*What you will do*. Set down all the data again. Change nothing.

*** Block opens ***

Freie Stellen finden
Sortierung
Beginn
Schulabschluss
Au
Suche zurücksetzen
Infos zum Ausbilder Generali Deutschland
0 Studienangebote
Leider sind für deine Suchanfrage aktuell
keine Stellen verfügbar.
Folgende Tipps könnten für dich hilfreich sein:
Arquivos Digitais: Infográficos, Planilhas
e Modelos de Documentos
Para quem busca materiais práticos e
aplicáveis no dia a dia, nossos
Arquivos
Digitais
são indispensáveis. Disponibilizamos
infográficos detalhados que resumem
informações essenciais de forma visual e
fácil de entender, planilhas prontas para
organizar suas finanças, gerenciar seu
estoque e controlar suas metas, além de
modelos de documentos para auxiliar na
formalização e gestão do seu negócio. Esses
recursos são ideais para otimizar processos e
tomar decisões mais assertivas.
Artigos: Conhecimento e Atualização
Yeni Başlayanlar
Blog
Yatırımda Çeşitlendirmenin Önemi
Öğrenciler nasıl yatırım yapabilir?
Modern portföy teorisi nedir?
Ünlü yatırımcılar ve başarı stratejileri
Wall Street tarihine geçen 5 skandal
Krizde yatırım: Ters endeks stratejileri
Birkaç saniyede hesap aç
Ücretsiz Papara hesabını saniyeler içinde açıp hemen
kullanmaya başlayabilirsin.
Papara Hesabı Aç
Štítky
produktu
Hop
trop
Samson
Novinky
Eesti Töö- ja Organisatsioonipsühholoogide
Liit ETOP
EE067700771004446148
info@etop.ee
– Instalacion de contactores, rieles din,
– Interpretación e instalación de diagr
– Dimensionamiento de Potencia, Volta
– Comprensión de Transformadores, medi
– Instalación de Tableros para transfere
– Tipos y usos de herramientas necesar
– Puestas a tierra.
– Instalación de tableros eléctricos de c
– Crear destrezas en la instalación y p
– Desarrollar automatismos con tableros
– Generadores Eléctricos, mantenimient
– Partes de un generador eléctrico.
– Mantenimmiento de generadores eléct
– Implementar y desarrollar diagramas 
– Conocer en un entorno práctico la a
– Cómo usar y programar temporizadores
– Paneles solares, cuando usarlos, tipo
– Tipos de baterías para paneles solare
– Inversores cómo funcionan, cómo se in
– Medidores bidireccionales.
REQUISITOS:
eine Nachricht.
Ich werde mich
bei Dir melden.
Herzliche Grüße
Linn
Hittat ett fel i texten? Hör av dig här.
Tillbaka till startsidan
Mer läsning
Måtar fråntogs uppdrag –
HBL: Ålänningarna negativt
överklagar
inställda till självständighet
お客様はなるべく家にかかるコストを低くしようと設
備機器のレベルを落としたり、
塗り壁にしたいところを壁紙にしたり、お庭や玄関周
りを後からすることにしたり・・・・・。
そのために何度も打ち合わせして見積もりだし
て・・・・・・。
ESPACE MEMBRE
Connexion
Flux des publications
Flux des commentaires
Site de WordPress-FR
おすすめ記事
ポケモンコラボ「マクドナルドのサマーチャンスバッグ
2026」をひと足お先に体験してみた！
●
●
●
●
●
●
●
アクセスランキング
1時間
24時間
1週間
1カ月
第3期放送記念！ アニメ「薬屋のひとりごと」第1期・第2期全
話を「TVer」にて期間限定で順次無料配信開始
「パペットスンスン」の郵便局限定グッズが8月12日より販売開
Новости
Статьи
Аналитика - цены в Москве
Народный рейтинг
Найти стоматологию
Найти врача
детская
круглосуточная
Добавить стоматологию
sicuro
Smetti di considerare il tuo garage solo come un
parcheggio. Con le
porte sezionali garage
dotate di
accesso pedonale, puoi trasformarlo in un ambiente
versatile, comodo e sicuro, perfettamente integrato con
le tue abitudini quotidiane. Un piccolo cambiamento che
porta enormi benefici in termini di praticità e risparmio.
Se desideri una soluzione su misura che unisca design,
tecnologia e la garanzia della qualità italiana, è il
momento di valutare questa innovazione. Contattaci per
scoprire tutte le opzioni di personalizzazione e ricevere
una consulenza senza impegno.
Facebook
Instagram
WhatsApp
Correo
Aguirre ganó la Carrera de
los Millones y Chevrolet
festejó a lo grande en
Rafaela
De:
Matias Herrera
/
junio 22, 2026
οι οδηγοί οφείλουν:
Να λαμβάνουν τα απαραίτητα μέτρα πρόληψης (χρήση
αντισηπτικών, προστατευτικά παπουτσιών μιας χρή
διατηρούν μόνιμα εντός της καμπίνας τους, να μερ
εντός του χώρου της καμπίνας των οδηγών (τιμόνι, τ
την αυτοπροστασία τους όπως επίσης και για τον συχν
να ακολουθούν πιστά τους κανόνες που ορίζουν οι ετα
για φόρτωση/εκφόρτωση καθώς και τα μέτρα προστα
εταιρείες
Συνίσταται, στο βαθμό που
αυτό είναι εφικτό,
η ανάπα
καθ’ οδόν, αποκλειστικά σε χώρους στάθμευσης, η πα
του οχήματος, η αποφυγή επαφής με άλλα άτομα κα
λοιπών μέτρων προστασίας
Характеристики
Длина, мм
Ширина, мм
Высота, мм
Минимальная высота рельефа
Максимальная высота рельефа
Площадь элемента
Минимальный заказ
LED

*** Block closes ***

*Task output*.
Freie Stellen finden
Sortierung
Beginn
Schulabschluss
Au
Suche zurücksetzen
Infos zum Ausbilder Generali Deutschland
0 Studienangebote
Leider sind für deine Suchanfrage aktuell
keine Stellen verfügbar.
Folgende Tipps könnten für dich hilfreich sein:
Arquivos Digitais: Infográficos, Planilhas
e Modelos de Documentos
Para quem busca materiais práticos e
aplicáveis no dia a dia, nossos
Arquivos
Digitais
são indispensáveis. Disponibilizamos
infográficos detalhados que resumem
informações essenciais de forma visual e
fácil de entender, planilhas prontas para
organizar suas finanças, gerenciar seu
estoque e controlar suas metas, além de
modelos de documentos para auxiliar na
formalização e gestão do seu negócio. Esses
recursos são ideais para otimizar processos e
tomar decisões mais assertivas.
Artigos: Conhecimento e Atualização
Yeni Başlayanlar
Blog
Yatırımda Çeşitlendirmenin Önemi
Öğrenciler nasıl yatırım yapabilir?
Modern portföy teorisi nedir?
Ünlü yatırımcılar ve başarı stratejileri
Wall Street tarihine geçen 5 skandal
Krizde yatırım: Ters endeks stratejileri
Birkaç saniyede hesap aç
Ücretsiz Papara hesabını saniyeler içinde açıp hemen
kullanmaya başlayabilirsin.
Papara Hesabı Aç
Štítky
produktu
Hop
trop
Samson
Novinky
Eesti Töö- ja Organisatsioonipsühholoogide
Liit ETOP
EE067700771004446148
info@etop.ee
– Instalacion de contactores, rieles din,
– Interpretación e instalación de diagr
– Dimensionamiento de Potencia, Volta
– Comprensión de Transformadores, medi
– Instalación de Tableros para transfere
– Tipos y usos de herramientas necesar
– Puestas a tierra.
– Instalación de tableros eléctricos de c
– Crear destrezas en la instalación y p
– Desarrollar automatismos con tableros
– Generadores Eléctricos, mantenimient
– Partes de un generador eléctrico.
– Mantenimmiento de generadores eléct
– Implementar y desarrollar diagramas 
– Conocer en un entorno práctico la a
– Cómo usar y programar temporizadores
– Paneles solares, cuando usarlos, tipo
– Tipos de baterías para paneles solare
– Inversores cómo funcionan, cómo se in
– Medidores bidireccionales.
REQUISITOS:
eine Nachricht.
Ich werde mich
bei Dir melden.
Herzliche Grüße
Linn
Hittat ett fel i texten? Hör av dig här.
Tillbaka till startsidan
Mer läsning
Måtar fråntogs uppdrag –
HBL: Ålänningarna negativt
överklagar
inställda till självständighet
お客様はなるべく家にかかるコストを低くしようと設
備機器のレベルを落としたり、
塗り壁にしたいところを壁紙にしたり、お庭や玄関周
りを後からすることにしたり・・・・・。
そのために何度も打ち合わせして見積もりだし
て・・・・・・。
ESPACE MEMBRE
Connexion
Flux des publications
Flux des commentaires
Site de WordPress-FR
おすすめ記事
ポケモンコラボ「マクドナルドのサマーチャンスバッグ
2026」をひと足お先に体験してみた！
●
●
●
●
●
●
●
アクセスランキング
1時間
24時間
1週間
1カ月
第3期放送記念！ アニメ「薬屋のひとりごと」第1期・第2期全
話を「TVer」にて期間限定で順次無料配信開始
「パペットスンスン」の郵便局限定グッズが8月12日より販売開
Новости
Статьи
Аналитика - цены в Москве
Народный рейтинг
Найти стоматологию
Найти врача
детская
круглосуточная
Добавить стоматологию
sicuro
Smetti di considerare il tuo garage solo come un
parcheggio. Con le
porte sezionali garage
dotate di
accesso pedonale, puoi trasformarlo in un ambiente
versatile, comodo e sicuro, perfettamente integrato con
le tue abitudini quotidiane. Un piccolo cambiamento che
porta enormi benefici in termini di praticità e risparmio.
Se desideri una soluzione su misura che unisca design,
tecnologia e la garanzia della qualità italiana, è il
momento di valutare questa innovazione. Contattaci per
scoprire tutte le opzioni di personalizzazione e ricevere
una consulenza senza impegno.
Facebook
Instagram
WhatsApp
Correo
Aguirre ganó la Carrera de
los Millones y Chevrolet
festejó a lo grande en
Rafaela
De:
Matias Herrera
/
junio 22, 2026
οι οδηγοί οφείλουν:
Να λαμβάνουν τα απαραίτητα μέτρα πρόληψης (χρήση
αντισηπτικών, προστατευτικά παπουτσιών μιας χρή
διατηρούν μόνιμα εντός της καμπίνας τους, να μερ
εντός του χώρου της καμπίνας των οδηγών (τιμόνι, τ
την αυτοπροστασία τους όπως επίσης και για τον συχν
να ακολουθούν πιστά τους κανόνες που ορίζουν οι ετα
για φόρτωση/εκφόρτωση καθώς και τα μέτρα προστα
εταιρείες
Συνίσταται, στο βαθμό που
αυτό είναι εφικτό,
η ανάπα
καθ’ οδόν, αποκλειστικά σε χώρους στάθμευσης, η πα
του οχήματος, η αποφυγή επαφής με άλλα άτομα κα
λοιπών μέτρων προστασίας
Характеристики
Длина, мм
Ширина, мм
Высота, мм
Минимальная высота рельефа
Максимальная высота рельефа
Площадь элемента
Минимальный заказ
LED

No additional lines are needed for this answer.